(SOURCE DATA Opens)
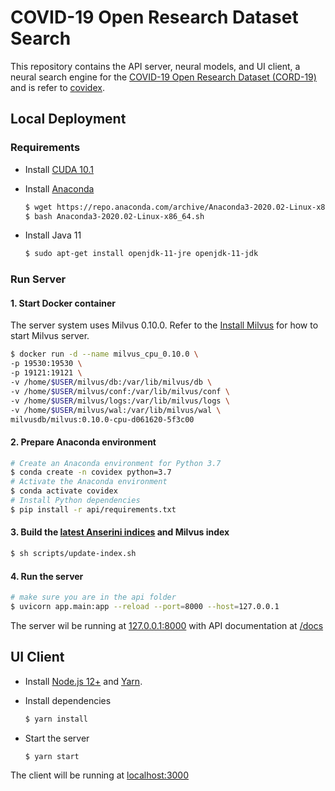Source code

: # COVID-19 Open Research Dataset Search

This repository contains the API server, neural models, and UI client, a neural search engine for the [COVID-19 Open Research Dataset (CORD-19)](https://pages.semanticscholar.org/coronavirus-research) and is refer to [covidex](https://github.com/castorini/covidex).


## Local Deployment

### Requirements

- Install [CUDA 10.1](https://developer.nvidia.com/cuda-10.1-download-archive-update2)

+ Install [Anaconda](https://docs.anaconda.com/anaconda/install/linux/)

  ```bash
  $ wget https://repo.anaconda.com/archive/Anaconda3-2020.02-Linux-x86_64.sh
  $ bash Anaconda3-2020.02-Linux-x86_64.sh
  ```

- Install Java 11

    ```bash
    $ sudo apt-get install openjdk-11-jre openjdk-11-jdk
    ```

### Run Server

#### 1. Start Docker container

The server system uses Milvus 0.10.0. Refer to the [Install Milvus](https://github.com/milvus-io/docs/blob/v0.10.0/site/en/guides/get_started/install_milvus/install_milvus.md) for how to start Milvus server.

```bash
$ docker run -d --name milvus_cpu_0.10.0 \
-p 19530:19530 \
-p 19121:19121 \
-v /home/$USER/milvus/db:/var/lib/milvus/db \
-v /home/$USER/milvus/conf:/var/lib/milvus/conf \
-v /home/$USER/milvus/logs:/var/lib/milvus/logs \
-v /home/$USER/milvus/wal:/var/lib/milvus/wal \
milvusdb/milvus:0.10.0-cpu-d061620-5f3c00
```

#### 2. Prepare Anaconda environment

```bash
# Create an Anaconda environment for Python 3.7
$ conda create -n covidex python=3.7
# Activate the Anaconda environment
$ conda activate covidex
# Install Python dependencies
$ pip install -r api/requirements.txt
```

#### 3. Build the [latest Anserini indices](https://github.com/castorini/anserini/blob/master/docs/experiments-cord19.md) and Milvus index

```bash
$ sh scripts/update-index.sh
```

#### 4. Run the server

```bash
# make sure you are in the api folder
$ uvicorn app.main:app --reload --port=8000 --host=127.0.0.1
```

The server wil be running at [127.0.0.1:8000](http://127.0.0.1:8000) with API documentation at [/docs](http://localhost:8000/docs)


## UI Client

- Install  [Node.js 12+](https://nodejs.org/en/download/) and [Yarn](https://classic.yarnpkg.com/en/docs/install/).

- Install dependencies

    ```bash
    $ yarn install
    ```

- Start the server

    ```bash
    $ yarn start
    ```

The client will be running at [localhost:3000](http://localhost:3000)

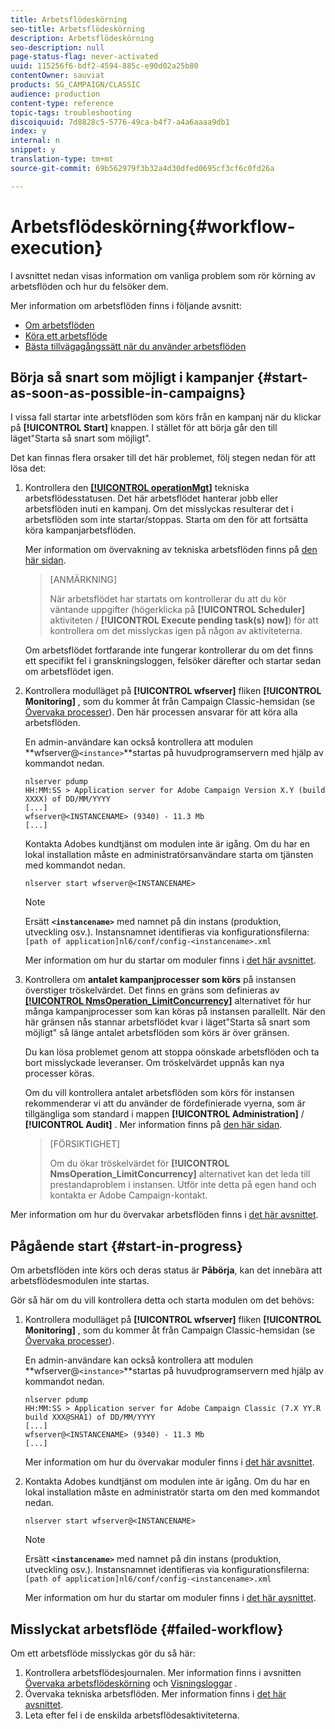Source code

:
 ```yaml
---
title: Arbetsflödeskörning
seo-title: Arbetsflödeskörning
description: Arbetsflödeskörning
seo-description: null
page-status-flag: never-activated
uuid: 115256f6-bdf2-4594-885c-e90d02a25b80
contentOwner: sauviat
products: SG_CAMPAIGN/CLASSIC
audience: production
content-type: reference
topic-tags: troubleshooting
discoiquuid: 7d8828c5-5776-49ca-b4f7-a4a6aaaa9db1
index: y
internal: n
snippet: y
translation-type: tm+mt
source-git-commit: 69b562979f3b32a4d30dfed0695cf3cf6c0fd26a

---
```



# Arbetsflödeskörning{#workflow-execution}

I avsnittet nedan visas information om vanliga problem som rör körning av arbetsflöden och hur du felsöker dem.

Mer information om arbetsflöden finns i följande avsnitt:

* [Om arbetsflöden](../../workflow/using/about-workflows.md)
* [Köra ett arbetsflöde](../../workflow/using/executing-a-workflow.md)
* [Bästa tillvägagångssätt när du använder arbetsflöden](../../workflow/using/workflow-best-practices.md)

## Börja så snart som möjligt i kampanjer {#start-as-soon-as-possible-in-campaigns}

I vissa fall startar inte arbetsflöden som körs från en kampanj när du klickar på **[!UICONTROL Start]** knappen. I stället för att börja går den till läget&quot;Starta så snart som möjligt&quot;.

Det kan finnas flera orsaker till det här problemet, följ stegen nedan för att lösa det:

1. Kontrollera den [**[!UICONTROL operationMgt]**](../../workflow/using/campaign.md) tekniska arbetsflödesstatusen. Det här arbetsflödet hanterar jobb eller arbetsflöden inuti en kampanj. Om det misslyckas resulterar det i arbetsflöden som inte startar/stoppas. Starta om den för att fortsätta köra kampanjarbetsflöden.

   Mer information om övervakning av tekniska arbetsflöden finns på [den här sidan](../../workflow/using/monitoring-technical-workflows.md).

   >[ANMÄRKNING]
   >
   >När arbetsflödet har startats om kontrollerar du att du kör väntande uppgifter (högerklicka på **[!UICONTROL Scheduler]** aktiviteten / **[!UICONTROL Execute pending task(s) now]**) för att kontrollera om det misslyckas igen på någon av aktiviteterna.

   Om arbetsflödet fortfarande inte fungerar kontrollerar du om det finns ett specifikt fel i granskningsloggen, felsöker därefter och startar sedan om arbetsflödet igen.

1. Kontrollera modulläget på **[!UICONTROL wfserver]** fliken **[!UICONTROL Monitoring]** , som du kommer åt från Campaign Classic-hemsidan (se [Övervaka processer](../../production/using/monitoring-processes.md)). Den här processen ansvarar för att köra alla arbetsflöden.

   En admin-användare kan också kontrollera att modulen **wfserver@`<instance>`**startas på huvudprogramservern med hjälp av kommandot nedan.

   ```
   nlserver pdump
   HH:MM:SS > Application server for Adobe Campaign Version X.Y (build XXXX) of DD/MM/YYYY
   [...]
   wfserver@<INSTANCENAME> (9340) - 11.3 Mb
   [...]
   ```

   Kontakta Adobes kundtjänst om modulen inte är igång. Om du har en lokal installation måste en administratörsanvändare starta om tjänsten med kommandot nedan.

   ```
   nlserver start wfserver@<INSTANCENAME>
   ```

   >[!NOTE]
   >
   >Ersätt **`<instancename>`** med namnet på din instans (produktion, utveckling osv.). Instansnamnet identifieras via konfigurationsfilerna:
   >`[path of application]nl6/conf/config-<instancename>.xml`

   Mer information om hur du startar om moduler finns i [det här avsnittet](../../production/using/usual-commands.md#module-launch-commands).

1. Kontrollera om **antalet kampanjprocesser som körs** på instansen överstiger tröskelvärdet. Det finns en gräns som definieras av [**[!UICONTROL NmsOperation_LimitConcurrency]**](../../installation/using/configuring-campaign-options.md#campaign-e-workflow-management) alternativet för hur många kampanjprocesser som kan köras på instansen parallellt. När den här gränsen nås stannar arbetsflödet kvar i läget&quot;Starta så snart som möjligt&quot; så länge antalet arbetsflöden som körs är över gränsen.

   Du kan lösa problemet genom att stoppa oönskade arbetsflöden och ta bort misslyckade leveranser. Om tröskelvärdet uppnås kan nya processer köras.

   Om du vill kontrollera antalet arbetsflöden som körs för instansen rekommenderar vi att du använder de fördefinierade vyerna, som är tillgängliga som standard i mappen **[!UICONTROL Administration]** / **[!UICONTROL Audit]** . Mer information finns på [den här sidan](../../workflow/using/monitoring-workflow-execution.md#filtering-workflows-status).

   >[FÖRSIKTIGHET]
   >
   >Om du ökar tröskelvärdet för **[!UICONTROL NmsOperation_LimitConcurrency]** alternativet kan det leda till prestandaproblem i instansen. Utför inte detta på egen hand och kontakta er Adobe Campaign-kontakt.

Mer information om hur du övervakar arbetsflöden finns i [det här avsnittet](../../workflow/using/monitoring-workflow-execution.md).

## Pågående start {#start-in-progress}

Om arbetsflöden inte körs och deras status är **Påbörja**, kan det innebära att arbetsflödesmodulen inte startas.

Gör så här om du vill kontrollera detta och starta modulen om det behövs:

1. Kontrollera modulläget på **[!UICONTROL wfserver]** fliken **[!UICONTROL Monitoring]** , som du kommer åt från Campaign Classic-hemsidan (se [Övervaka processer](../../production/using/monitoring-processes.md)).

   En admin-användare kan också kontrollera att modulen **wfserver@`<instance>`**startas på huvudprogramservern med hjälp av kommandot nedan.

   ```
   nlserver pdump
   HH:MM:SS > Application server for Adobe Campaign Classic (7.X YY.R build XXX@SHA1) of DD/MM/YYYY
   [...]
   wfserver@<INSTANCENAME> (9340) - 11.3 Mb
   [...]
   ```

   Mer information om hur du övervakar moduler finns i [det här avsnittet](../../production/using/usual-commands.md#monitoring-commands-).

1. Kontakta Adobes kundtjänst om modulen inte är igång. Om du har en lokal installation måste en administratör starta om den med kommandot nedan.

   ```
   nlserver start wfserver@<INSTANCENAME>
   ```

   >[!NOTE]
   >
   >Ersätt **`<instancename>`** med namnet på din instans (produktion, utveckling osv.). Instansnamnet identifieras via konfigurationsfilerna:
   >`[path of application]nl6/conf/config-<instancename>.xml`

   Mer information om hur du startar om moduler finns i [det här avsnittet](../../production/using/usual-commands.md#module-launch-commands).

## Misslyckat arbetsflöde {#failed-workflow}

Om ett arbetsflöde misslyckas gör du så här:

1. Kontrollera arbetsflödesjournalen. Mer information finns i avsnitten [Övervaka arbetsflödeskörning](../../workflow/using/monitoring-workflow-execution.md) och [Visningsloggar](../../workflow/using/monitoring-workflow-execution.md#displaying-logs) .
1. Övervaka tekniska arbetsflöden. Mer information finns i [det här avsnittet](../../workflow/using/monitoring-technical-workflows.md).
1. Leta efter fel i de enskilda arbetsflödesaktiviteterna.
(SOURCE DATA Closes)
(SOURCE DATA Opens)
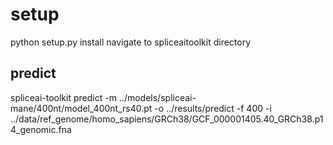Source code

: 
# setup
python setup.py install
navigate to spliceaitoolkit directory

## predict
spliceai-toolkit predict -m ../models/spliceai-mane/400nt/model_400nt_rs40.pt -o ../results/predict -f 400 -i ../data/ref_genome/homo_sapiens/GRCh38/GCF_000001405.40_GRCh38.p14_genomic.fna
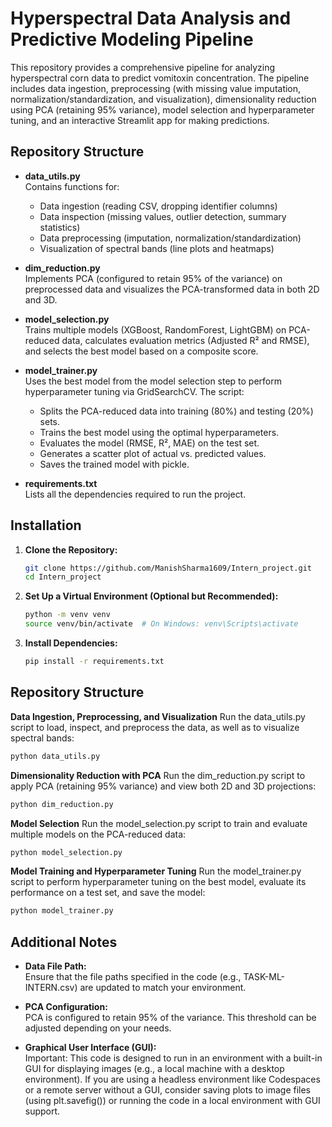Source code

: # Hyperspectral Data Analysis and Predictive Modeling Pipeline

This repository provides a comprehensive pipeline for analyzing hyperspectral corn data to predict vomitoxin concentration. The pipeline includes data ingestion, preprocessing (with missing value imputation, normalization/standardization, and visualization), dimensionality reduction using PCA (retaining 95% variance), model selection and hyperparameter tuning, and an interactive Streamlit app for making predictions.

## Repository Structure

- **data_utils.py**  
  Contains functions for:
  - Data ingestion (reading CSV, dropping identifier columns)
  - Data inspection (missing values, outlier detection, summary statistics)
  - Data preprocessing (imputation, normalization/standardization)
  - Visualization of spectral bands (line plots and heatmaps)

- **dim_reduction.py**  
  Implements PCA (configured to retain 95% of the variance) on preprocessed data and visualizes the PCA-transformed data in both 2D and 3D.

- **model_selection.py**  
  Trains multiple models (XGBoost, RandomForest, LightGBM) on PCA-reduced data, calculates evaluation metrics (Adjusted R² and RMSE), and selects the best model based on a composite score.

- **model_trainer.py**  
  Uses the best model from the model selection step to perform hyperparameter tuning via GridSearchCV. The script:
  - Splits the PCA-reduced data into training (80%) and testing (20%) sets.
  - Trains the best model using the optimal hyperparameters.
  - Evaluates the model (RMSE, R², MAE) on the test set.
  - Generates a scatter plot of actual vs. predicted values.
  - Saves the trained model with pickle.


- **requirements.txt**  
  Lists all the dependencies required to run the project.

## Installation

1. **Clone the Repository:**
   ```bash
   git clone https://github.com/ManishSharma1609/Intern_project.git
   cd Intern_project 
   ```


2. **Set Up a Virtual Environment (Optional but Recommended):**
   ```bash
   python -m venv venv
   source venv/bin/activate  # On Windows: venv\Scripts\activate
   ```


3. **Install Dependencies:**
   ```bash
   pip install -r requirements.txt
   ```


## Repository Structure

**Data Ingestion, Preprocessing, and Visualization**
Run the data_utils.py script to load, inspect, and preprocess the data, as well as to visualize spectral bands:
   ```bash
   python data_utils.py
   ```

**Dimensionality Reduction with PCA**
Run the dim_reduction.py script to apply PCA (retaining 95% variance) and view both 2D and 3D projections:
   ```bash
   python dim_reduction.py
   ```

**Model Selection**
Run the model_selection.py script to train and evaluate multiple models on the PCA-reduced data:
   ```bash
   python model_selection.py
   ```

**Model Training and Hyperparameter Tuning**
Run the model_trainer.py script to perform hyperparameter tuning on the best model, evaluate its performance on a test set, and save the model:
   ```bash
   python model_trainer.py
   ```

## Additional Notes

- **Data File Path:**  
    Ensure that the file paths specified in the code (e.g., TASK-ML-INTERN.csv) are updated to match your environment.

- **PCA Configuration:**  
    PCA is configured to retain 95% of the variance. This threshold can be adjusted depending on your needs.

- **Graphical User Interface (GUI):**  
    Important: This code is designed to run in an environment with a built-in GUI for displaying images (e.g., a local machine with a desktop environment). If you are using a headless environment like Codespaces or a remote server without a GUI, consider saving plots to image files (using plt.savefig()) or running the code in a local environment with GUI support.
(SOURCE DATA Closes)
[ACTION ITEM] In the entries above, identify every line with the word "måste". Copy those lines.

[YOUR RESPONSE]
   Kontakta Adobes kundtjänst om modulen inte är igång. Om du har en lokal installation måste en administratörsanvändare starta om tjänsten med kommandot nedan.
1. Kontakta Adobes kundtjänst om modulen inte är igång. Om du har en lokal installation måste en administratör starta om den med kommandot nedan.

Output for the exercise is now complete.